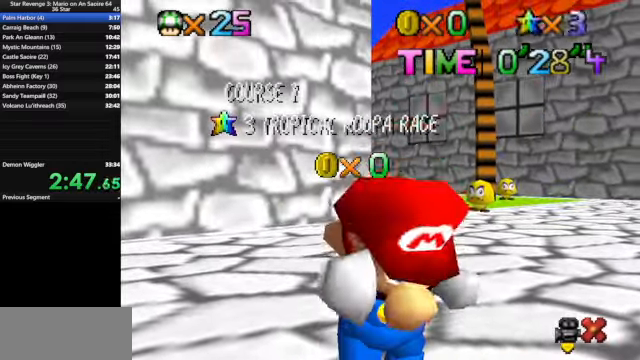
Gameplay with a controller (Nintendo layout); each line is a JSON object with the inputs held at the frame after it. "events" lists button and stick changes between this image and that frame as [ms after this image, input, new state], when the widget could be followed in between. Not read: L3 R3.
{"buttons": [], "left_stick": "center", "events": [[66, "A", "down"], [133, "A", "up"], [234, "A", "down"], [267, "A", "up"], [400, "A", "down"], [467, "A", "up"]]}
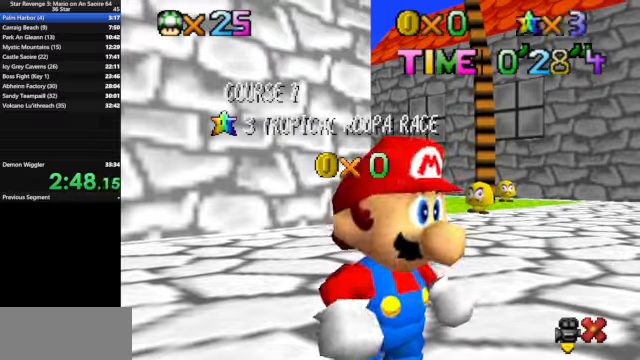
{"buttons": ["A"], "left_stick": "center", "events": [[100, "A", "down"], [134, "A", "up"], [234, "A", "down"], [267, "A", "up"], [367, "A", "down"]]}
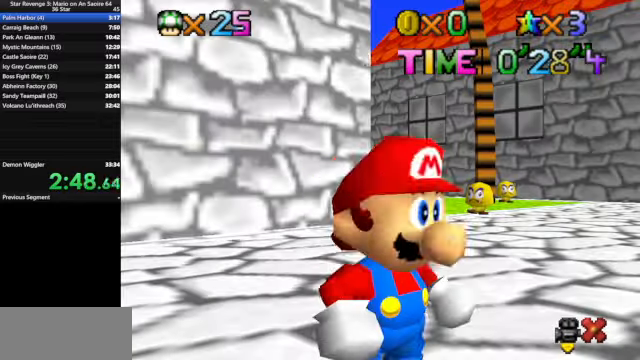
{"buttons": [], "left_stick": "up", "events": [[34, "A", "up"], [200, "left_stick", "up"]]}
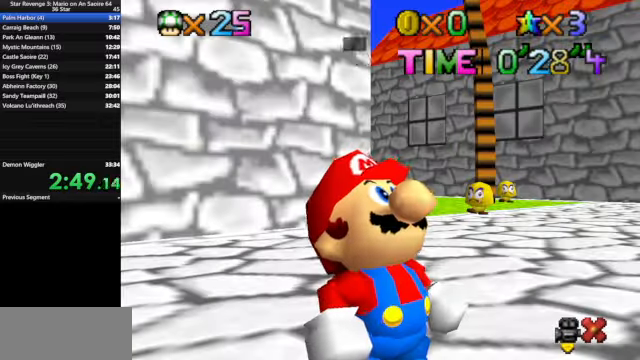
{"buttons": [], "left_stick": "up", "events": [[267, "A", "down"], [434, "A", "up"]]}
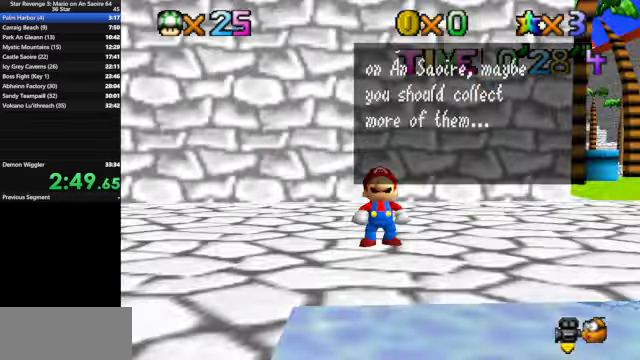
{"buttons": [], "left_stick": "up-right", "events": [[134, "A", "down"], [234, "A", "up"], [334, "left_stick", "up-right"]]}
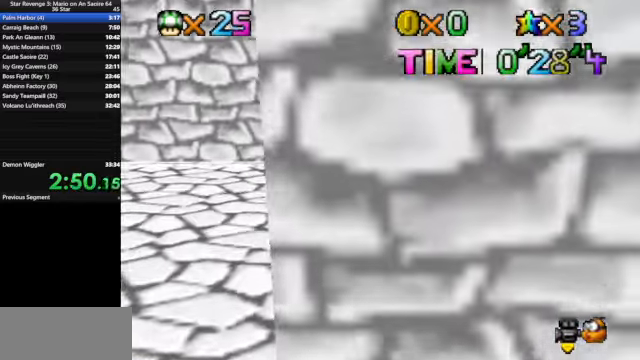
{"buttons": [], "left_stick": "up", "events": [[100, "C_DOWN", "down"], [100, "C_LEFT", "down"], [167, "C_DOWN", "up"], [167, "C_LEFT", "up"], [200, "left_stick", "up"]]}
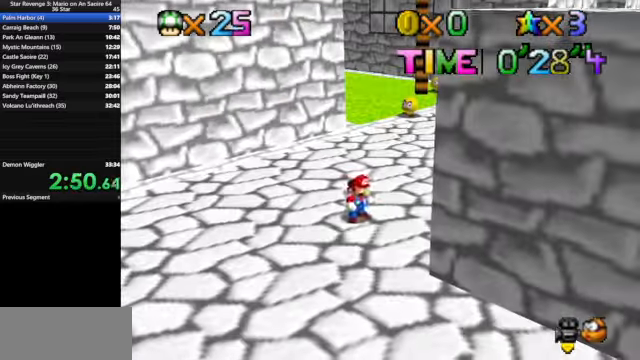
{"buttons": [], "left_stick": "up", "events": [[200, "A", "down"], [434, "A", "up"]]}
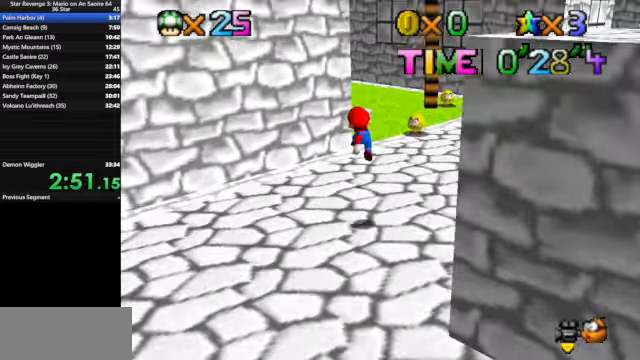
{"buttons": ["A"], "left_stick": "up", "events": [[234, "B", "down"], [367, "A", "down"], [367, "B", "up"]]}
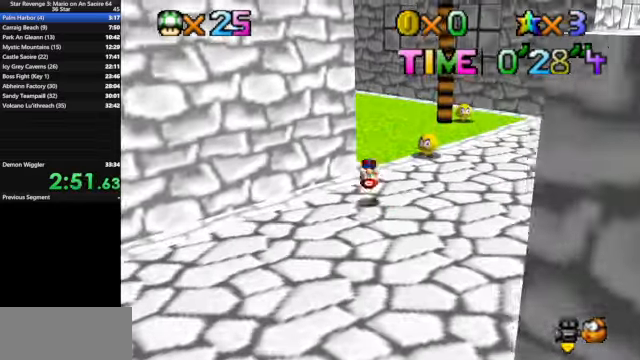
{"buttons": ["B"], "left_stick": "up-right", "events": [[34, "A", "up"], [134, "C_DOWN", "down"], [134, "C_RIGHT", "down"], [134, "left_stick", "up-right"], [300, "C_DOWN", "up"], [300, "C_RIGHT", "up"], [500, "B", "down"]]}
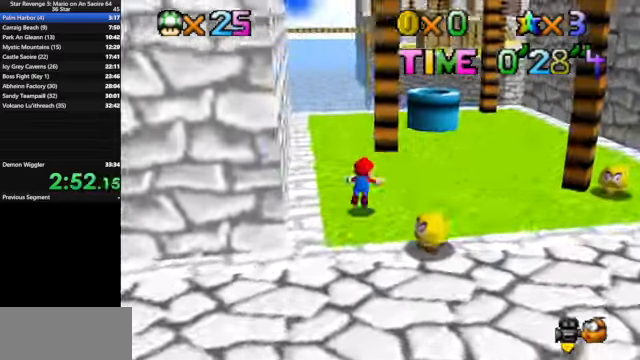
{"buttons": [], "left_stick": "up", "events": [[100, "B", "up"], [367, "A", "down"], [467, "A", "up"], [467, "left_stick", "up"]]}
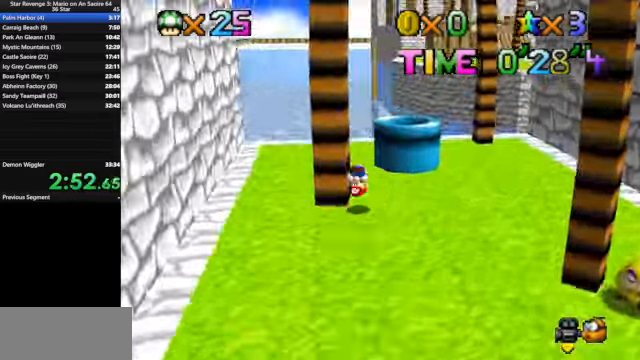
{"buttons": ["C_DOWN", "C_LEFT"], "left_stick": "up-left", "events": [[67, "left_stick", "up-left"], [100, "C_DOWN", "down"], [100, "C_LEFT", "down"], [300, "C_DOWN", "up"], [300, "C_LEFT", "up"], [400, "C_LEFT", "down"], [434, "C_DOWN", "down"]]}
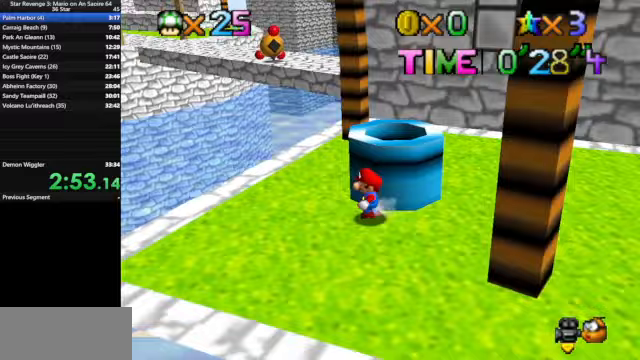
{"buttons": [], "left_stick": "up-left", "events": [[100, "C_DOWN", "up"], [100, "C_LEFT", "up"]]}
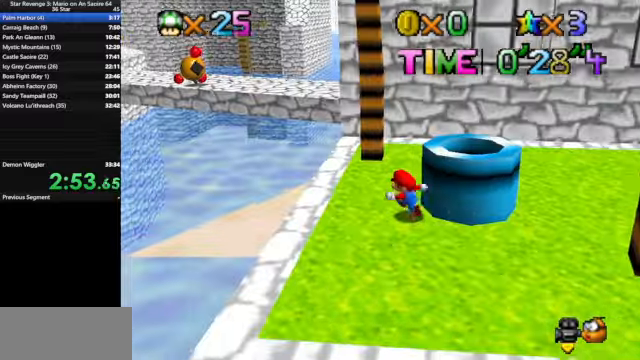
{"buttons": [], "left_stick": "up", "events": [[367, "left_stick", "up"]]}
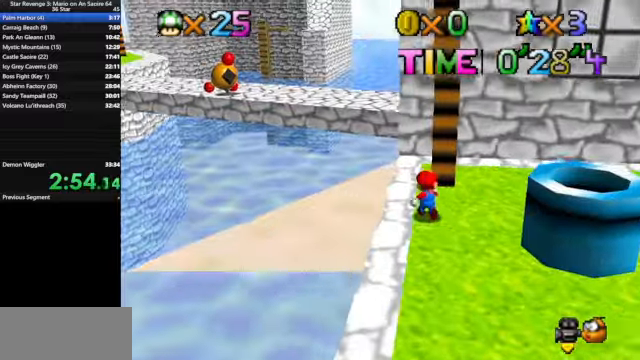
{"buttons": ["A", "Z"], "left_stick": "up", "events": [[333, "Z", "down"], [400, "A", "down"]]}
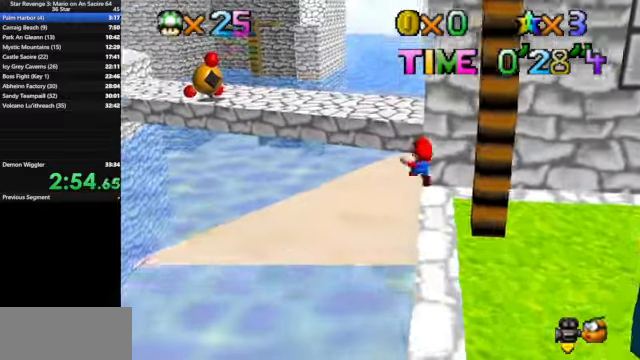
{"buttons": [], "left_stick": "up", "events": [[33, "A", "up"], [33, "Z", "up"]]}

■ EXERCISE PROMPT:
Locate the lines above that hold the word "right". Show every one of them.

■ SOLUTION FOR THIS TASK:
{"buttons": [], "left_stick": "up-right", "events": [[134, "A", "down"], [234, "A", "up"], [334, "left_stick", "up-right"]]}
{"buttons": ["B"], "left_stick": "up-right", "events": [[34, "A", "up"], [134, "C_DOWN", "down"], [134, "C_RIGHT", "down"], [134, "left_stick", "up-right"], [300, "C_DOWN", "up"], [300, "C_RIGHT", "up"], [500, "B", "down"]]}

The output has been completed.